* What you need to do *
Retype all of the listing exactly, passing over any picture you find.

* Information supplied *
○ ○ ○ ○ ○

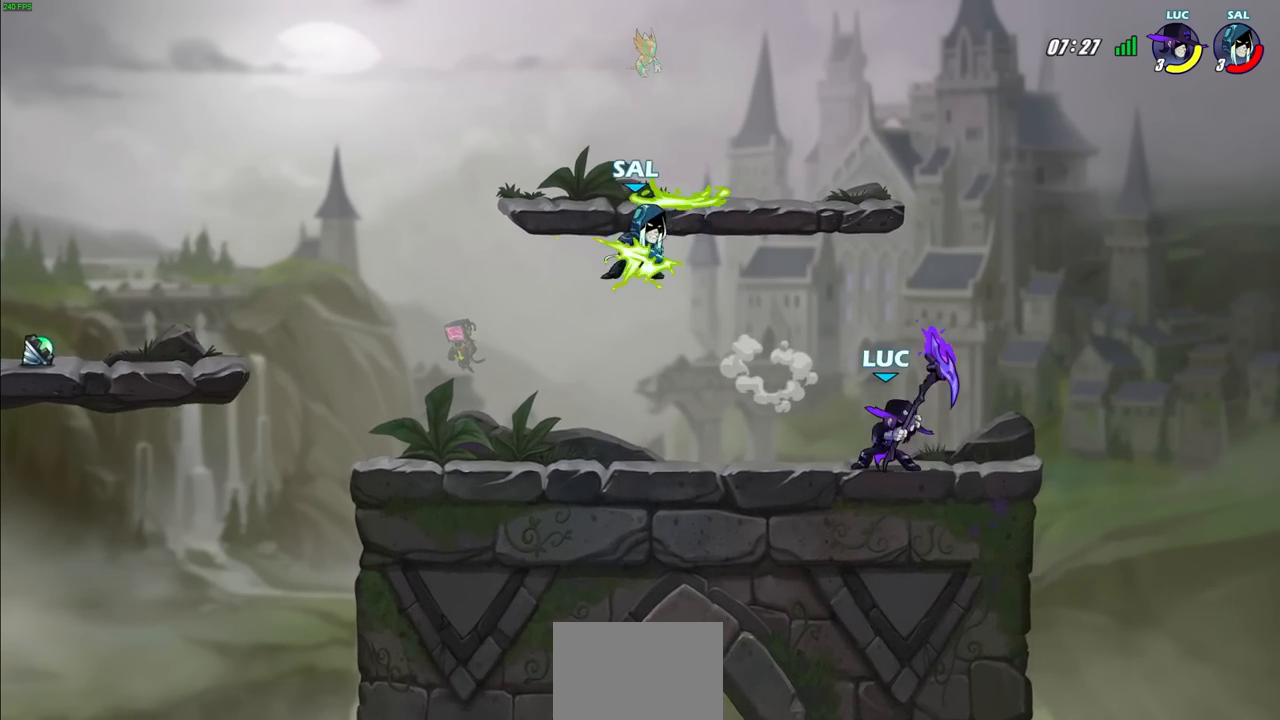
{"buttons": [], "left_stick": "center", "right_stick": "center", "events": [[50, "CIRCLE", "down"], [133, "CIRCLE", "up"], [200, "left_stick", "center"]]}
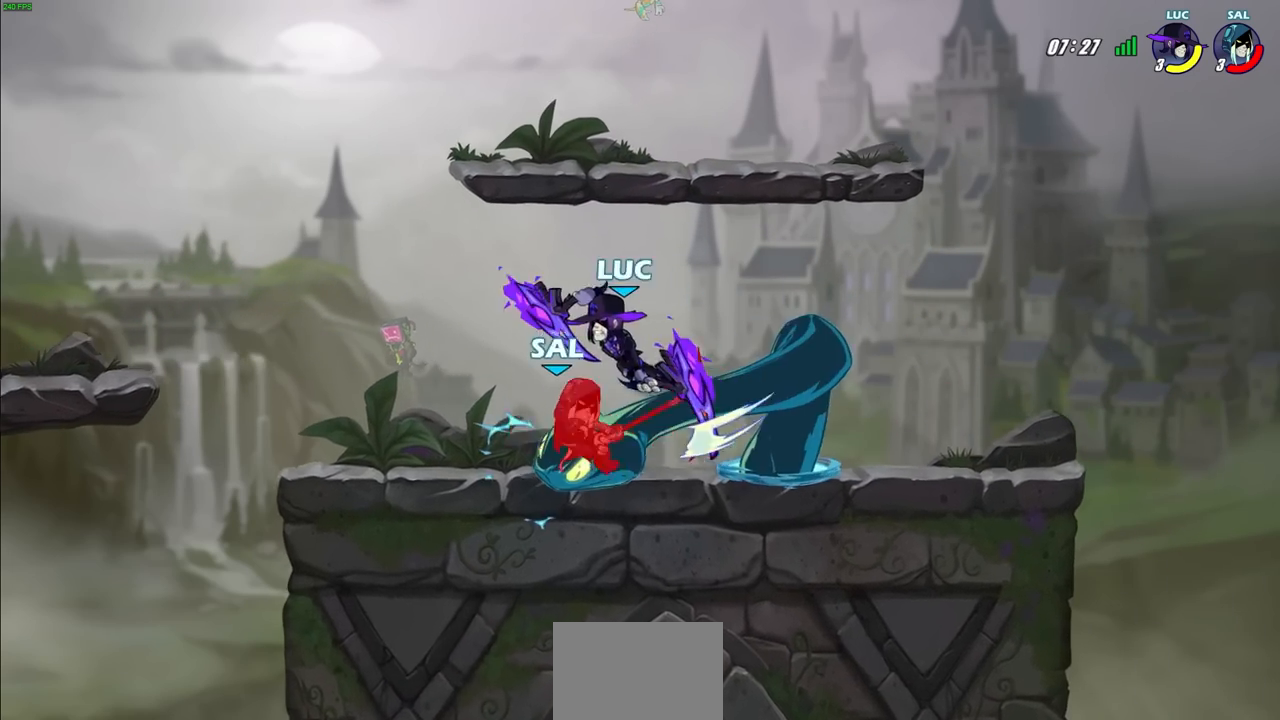
{"buttons": [], "left_stick": "center", "right_stick": "center", "events": []}
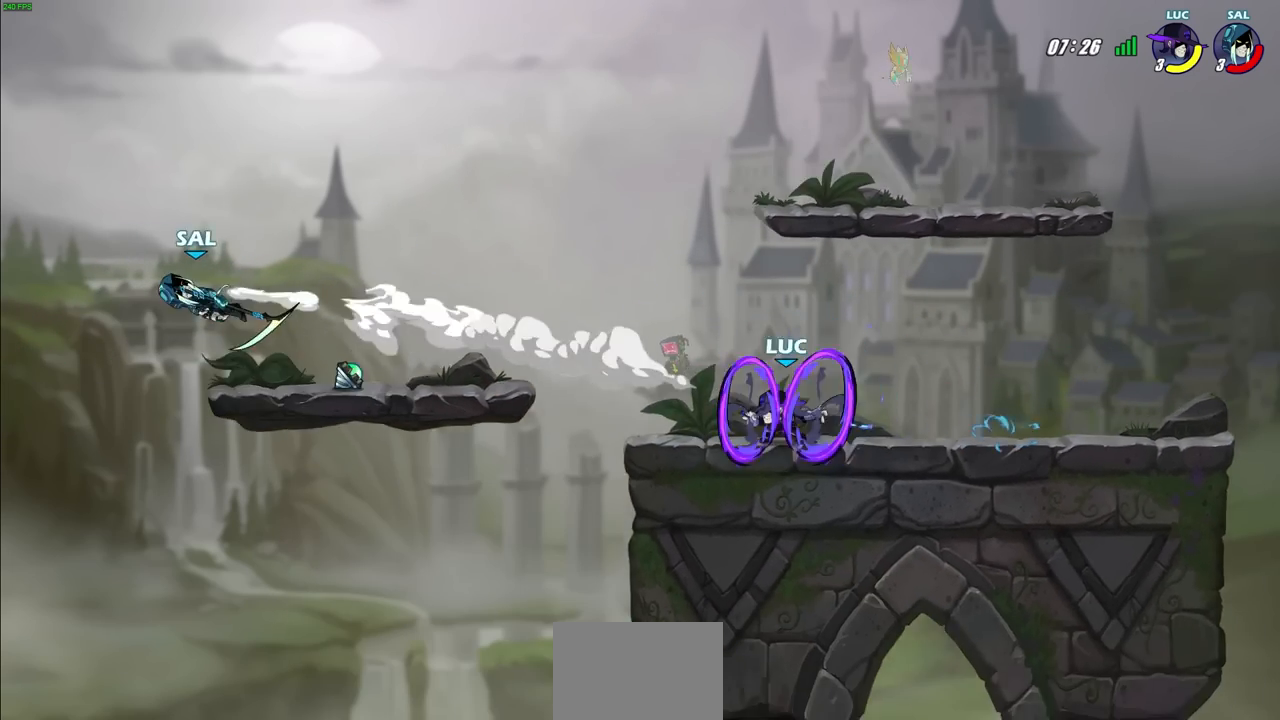
{"buttons": ["R2"], "left_stick": "up-left", "right_stick": "center", "events": [[350, "left_stick", "up-left"], [483, "R2", "down"]]}
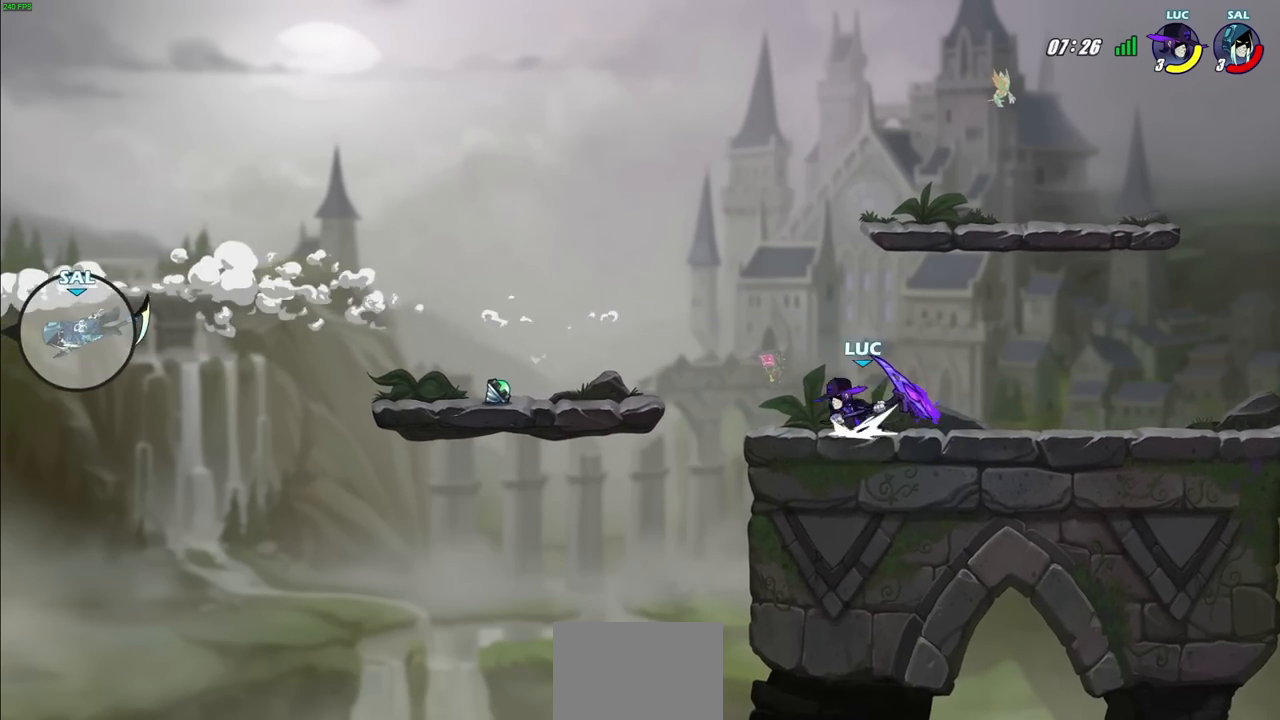
{"buttons": [], "left_stick": "center", "right_stick": "center", "events": [[17, "CROSS", "down"], [133, "CROSS", "up"], [150, "R2", "up"], [367, "left_stick", "center"]]}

○ ○ ○ ○ ○

* Exercise result *
{"buttons": [], "left_stick": "center", "right_stick": "center", "events": [[50, "CIRCLE", "down"], [133, "CIRCLE", "up"], [200, "left_stick", "center"]]}
{"buttons": [], "left_stick": "center", "right_stick": "center", "events": []}
{"buttons": ["R2"], "left_stick": "up-left", "right_stick": "center", "events": [[350, "left_stick", "up-left"], [483, "R2", "down"]]}
{"buttons": [], "left_stick": "center", "right_stick": "center", "events": [[17, "CROSS", "down"], [133, "CROSS", "up"], [150, "R2", "up"], [367, "left_stick", "center"]]}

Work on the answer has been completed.